Historical epics are right up my alley, I'll give just about anything a try.  But with an action-heavy director like Fuqua and producer Jerry Bruckheimer in charge, you're going to get a ridiculously action-heavy movie that's short on story.  How often can you say that for a movie that runs 138 minutes? There is a ton of potential here because of the money clearly spent in getting the movie made.  The cast is impressive, the action is on a huge scale, Hans Zimmer's musical score appropriately epic, and the story is the stuff of legend no matter what pretensions the movie has about being the most accurate telling of Arthur's story.  But with all that said, it's a mess of a movie overall.  An exciting, interesting mess, but still a mess.

I'm not an Arthur aficionado who will complain about the mangling of the legend's story, but this pushes even beyond my basic knowledge of the story.  It doesn't have to be the romantic portrayal of Arthur and the Knights of the Round Table, but some of the choices here were just odd.  Arthur's remaining Knights serving their 15-year tour of duty for Rome are Sarmatians, a people from Eastern Europe with an Iranian background.  That's fine, but they all look very British.  Guinevere is a Woad, a Briton barbarian by all accounts who is an expert with a long bow and fights alongside the men.  By the by, Knightley in a skimpy leather battle attire is never a bad thing.  Merlin (Stephen Dillane) is not a magician, but a Woad medicine man who looks like a barbarian heathen. Skarsgard sleepwalks through his performance, and Til Schweiger is laughably bad as his son, the also-evil Saxon warrior. Now I'm not sure what was or wasn't accurate -- history is always open for interpretation -- but this one just went too far for me.

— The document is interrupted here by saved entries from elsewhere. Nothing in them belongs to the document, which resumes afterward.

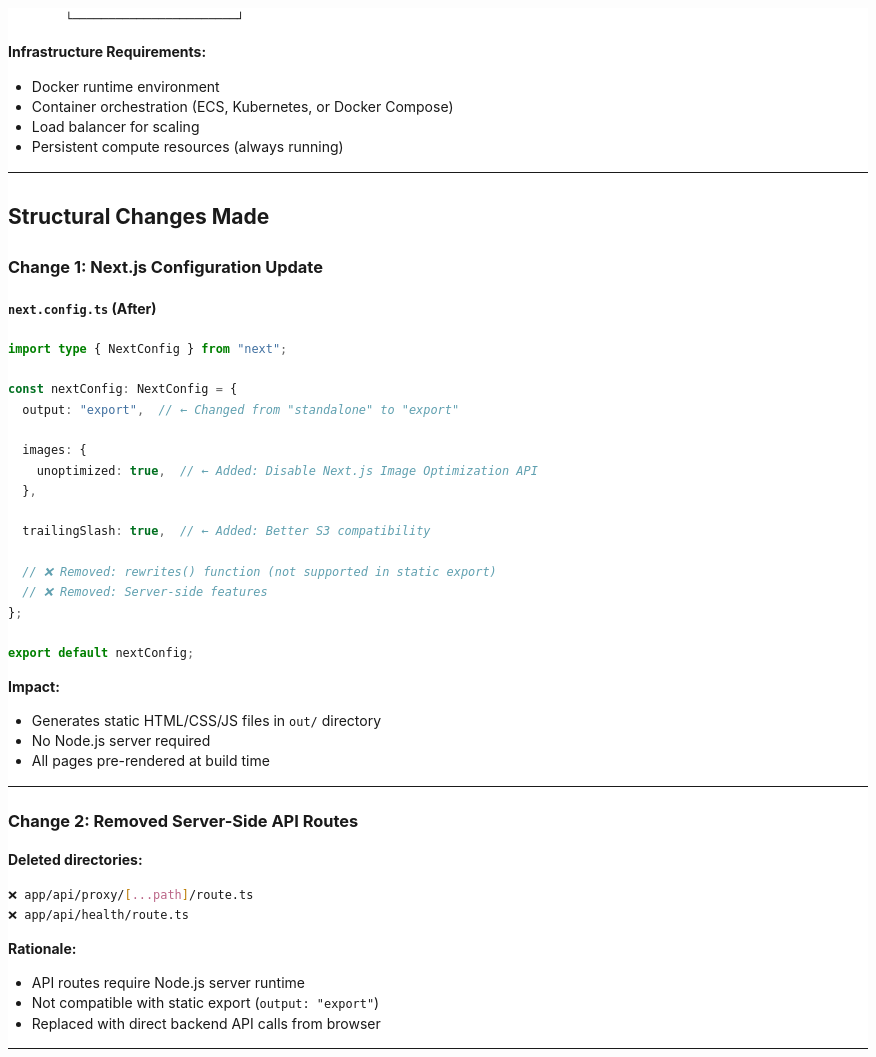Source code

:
 ```
        └───────────────────────┘
```

**Infrastructure Requirements:**
- Docker runtime environment
- Container orchestration (ECS, Kubernetes, or Docker Compose)
- Load balancer for scaling
- Persistent compute resources (always running)

---

## Structural Changes Made

### Change 1: Next.js Configuration Update

#### `next.config.ts` (After)
```typescript
import type { NextConfig } from "next";

const nextConfig: NextConfig = {
  output: "export",  // ← Changed from "standalone" to "export"
  
  images: {
    unoptimized: true,  // ← Added: Disable Next.js Image Optimization API
  },
  
  trailingSlash: true,  // ← Added: Better S3 compatibility
  
  // ❌ Removed: rewrites() function (not supported in static export)
  // ❌ Removed: Server-side features
};

export default nextConfig;
```

**Impact:**
- Generates static HTML/CSS/JS files in `out/` directory
- No Node.js server required
- All pages pre-rendered at build time

---

### Change 2: Removed Server-Side API Routes

**Deleted directories:**
```bash
❌ app/api/proxy/[...path]/route.ts
❌ app/api/health/route.ts
```

**Rationale:**
- API routes require Node.js server runtime
- Not compatible with static export (`output: "export"`)
- Replaced with direct backend API calls from browser

---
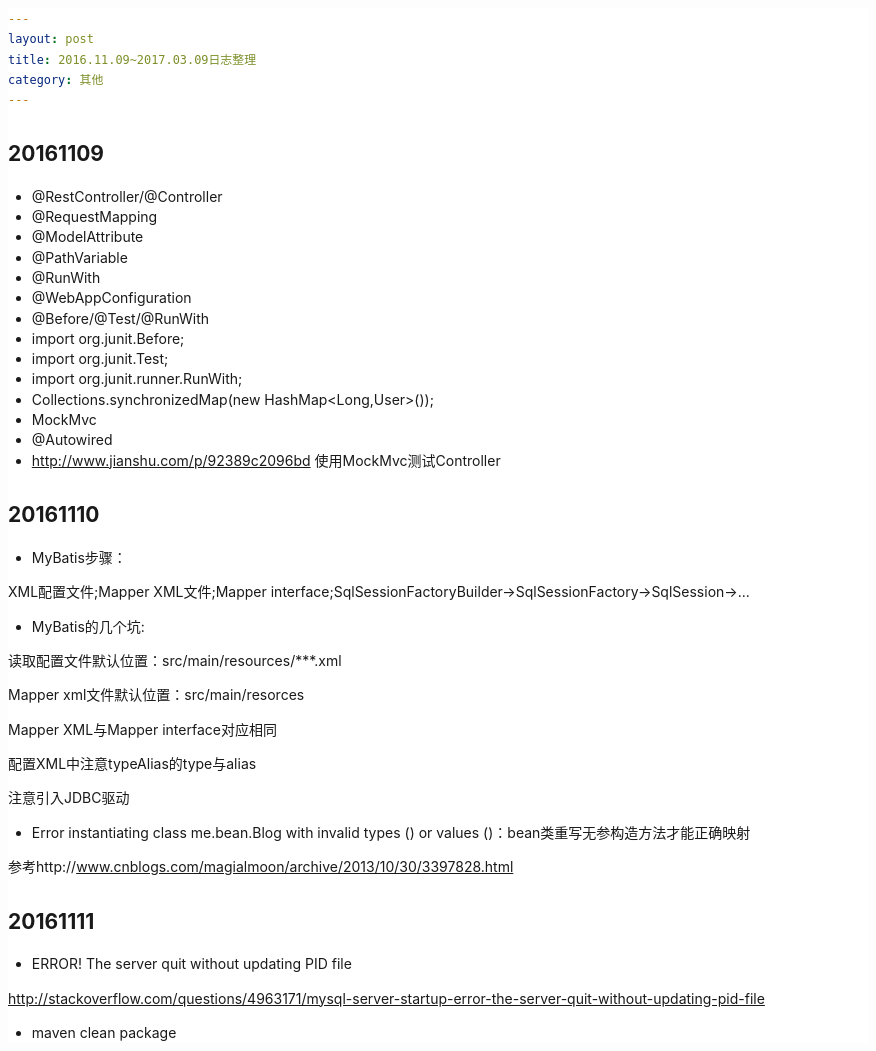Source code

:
 ```yaml
---
layout: post
title: 2016.11.09~2017.03.09日志整理
category: 其他
---
```


## 20161109

- @RestController/@Controller
- @RequestMapping
- @ModelAttribute
- @PathVariable
- @RunWith
- @WebAppConfiguration
- @Before/@Test/@RunWith
- import org.junit.Before;
- import org.junit.Test;
- import org.junit.runner.RunWith;
- Collections.synchronizedMap(new HashMap<Long,User>());
- MockMvc
- @Autowired
- http://www.jianshu.com/p/92389c2096bd 使用MockMvc测试Controller

## 20161110

- MyBatis步骤：

 XML配置文件;Mapper XML文件;Mapper interface;SqlSessionFactoryBuilder->SqlSessionFactory->SqlSession->...

- MyBatis的几个坑:
 
 读取配置文件默认位置：src/main/resources/***.xml
 
 Mapper xml文件默认位置：src/main/resorces
 
 Mapper XML与Mapper interface对应相同
 
 配置XML中注意typeAlias的type与alias
 
 注意引入JDBC驱动
 
 - Error instantiating class me.bean.Blog with invalid types () or values ()：bean类重写无参构造方法才能正确映射

 参考http://www.cnblogs.com/magialmoon/archive/2013/10/30/3397828.html

 ## 20161111

 - ERROR! The server quit without updating PID file

http://stackoverflow.com/questions/4963171/mysql-server-startup-error-the-server-quit-without-updating-pid-file

- maven clean package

What does work is the portrayal of Arthur and his knights, mostly because the actors playing the parts are so talented, not because these individual parts are well-written.  Owen is a suitable Arthur, a commander who is not like his men but has earned their respect through his leadership and in battle.  His Knights include shifty and intelligent Lancelot (Ioan Gruffudd), expert bowmen, falconer and scout Tristan (Mads Mikkelsen), quiet but capable Gawain (Joel Edgerton), young hopeful Galahad (Hugh Dancy), boorish, brutish fighter Bors (Ray Winstone), and ferocious man of few words Dagonet (Ray Stevenson). As a fan of men on a mission stories, I was a sucker for this part of the story, and all of the characters left an impression on me, especially Gruffudd, Mikkelsen, and Winstone.  I would have loved to see a story that focused more on these characters as opposed to such a large-scale story, but overall they are the best part of King Arthur.

Finishing the movie, I was more than a little surprised to find out it had a PG-13 rating.  This movie is VIOLENT.  We're not taking Braveheart violence, but it's close.  Battle scenes are incredibly graphic with blood spurts, decapitations, limbs being hacked off, and countless uses of axes, knives, spears, arrows impacting and tearing bodies apart.  All that said, the action is top-notch.  If anything it's too good and too much.  A showdown between a huge Saxon patrol and Arthur's small crew on an iced over lake especially stands out as memorable. The last battle is almost 40 minutes long and becomes tedious.  It's well-handled with CGI kept to a minimum (always a positive), and the action is done on an impressive scale, but it all becomes too much after the 98th stabbing or beheading.  There are only so many ways to see a man die.